List of Labrador Puppy Health Problems

There are a number of Labrador puppy health problems that are fairly common which new owners should look out for in their dogs including digestive complaints, skin problems and lameness.

Digestive Complaints

Diarrhoea is just one of the problems faced by young puppies as a result of a digestive complaint. This can be triggered by a number of factors including leaving its mother or a change of diet. But, most cases of diarrhoea or vomiting in a Lab puppy are caused by the puppy eating scraps of human food or by swallowing stones or plants from the garden.

Ingesting inappropriate food or objects such as stones can induce upset stomachs and, should a stone become lodged in a puppy’s gut, then he will become very ill and require surgery. This happened to one of my Labs and he nearly died after swallowing a large stone.

Any signs of diarrhoea or, conversely, a blockage in the intestines should be checked by a vet as treatment may well be required. In the case of a stone being stuck then immediate emergency surgery will be needed.

Skin Problems

Labrador puppies can suffer from issues with their skin because of fleas or ear-mites. Lice and ringworm are also other common Labrador puppy health problems and, though all Labs enjoy a good scratch, excessive scratching could be a signal that all is not well and a vet should be consulted.

Lameness

Signs of lameness in a Lab puppy can be a portent of many unpleasant things such as hip dysplasia or osteochondritis dissecans (a disease of the cartilage sometimes called OCD).

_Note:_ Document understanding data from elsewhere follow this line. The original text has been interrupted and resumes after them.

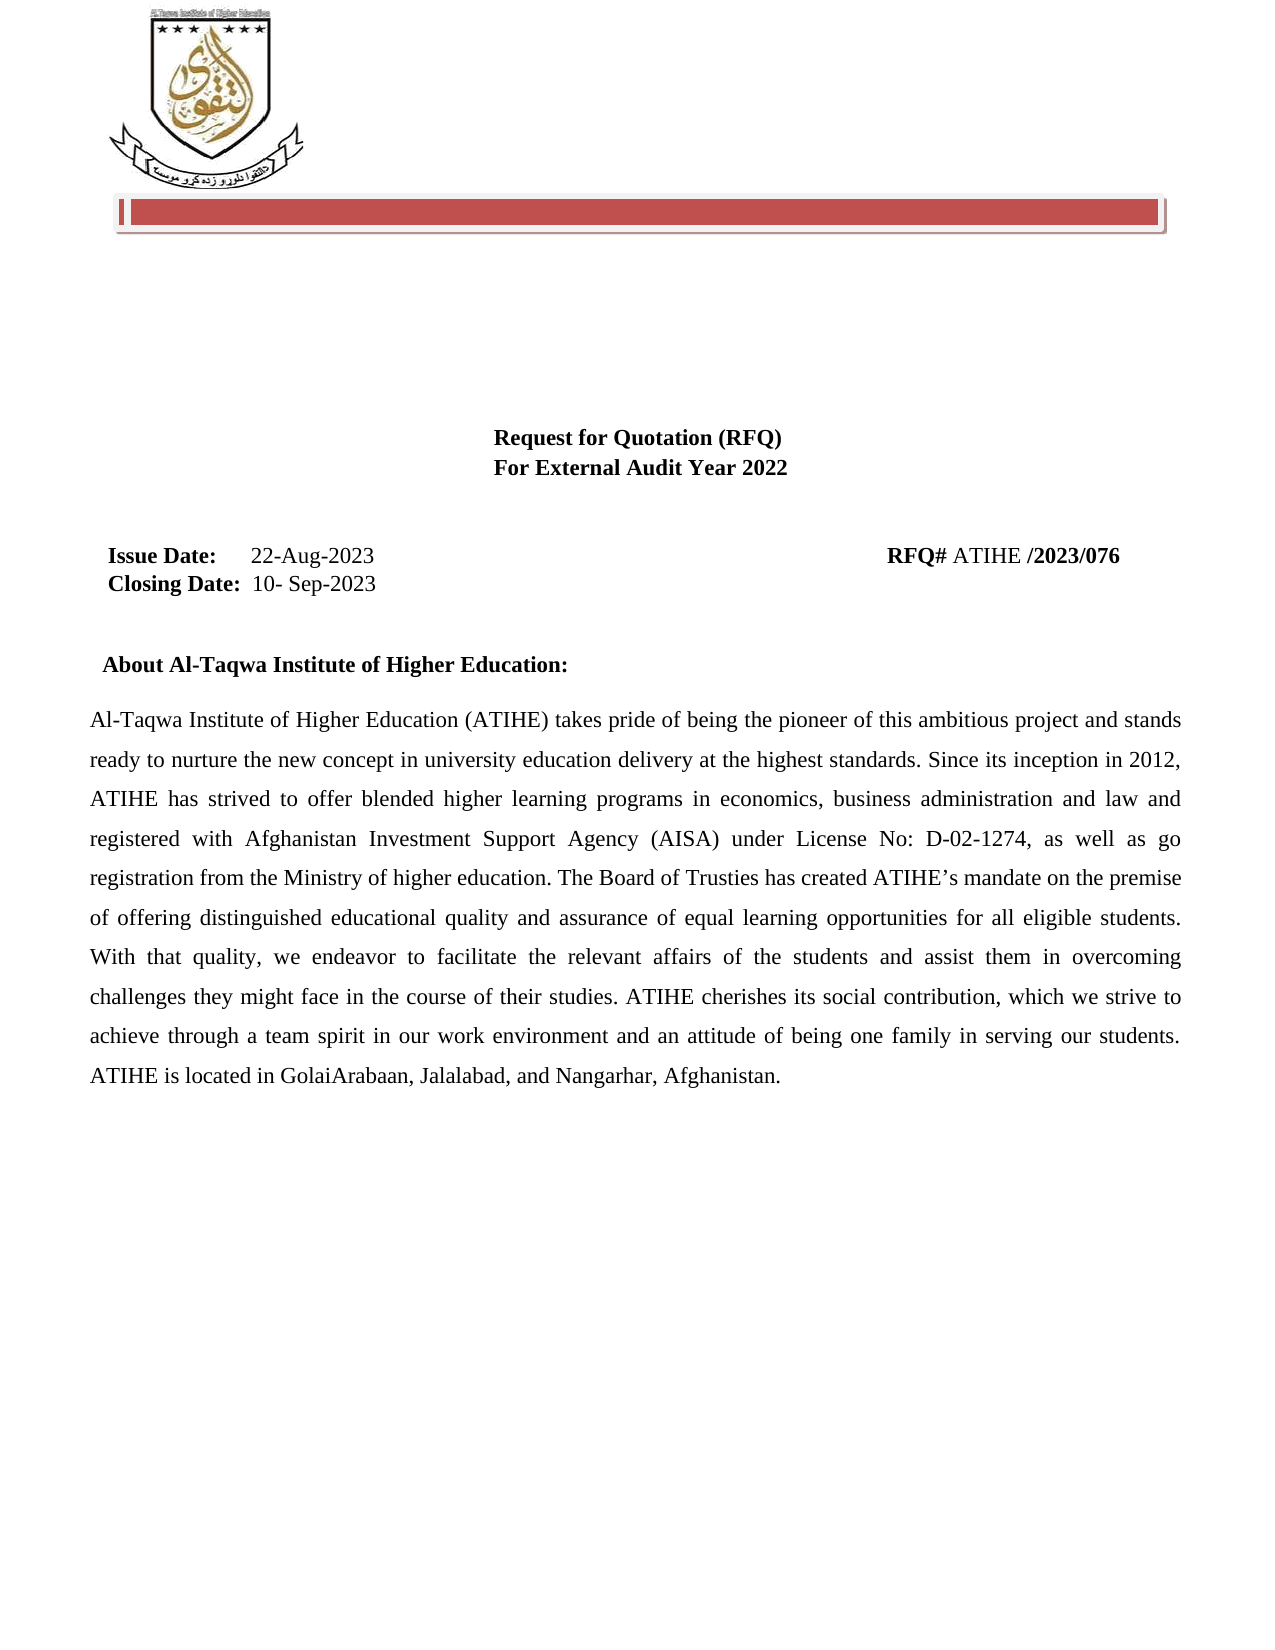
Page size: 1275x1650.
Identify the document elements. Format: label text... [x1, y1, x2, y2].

text Issue Date: 22-Aug-2023 RFQ# ATIHE /2023/076 [108, 542, 1183, 568]
text Al-Taqwa Institute of Higher Education (ATIHE) takes pride of being the pioneer of this ambitious project and stands ready to nurture the new concept in university education delivery at the highest standards. Since its inception in 2012, ATIHE has strived to offer blended higher learning programs in economics, business administration and law and registered with Afghanistan Investment Support Agency (AISA) under License No: D-02-1274, as well as go registration from the Ministry of higher education. The Board of Trusties has created ATIHE’s mandate on the premise of offering distinguished educational quality and assurance of equal learning opportunities for all eligible students. With that quality, we endeavor to facilitate the relevant affairs of the students and assist them in overcoming challenges they might face in the course of their studies. ATIHE cherishes its social contribution, which we strive to achieve through a team spirit in our work environment and an attitude of being one family in serving our students. ATIHE is located in GolaiArabaan, Jalalabad, and Nangarhar, Afghanistan. [89, 706, 1183, 1088]
text Closing Date: 10- Sep-2023 [108, 570, 1183, 596]
subtitle Request for Quotation (RFQ) For External Audit Year 2022 [488, 424, 788, 480]
picture [107, 3, 304, 189]
subtitle About Al-Taqwa Institute of Higher Education: [102, 651, 1183, 677]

Lameness can also be caused by over exercising a puppy or, of course, by accident. The later is very common with Labradors!

Healthy and Happy Puppy

Most Lab puppy health problems can be avoided by having a vet check the pup as soon as you bring him home and making sure the puppy is regularly given worming and flea treatments. Ensuring that his vaccinations are always up-to-date is also essential.

Finally, any signs of distress in a puppy should always be taken seriously and it is always better to ere on the safe side by taking the dog to be checked out by the vet if you suspect anything is amiss.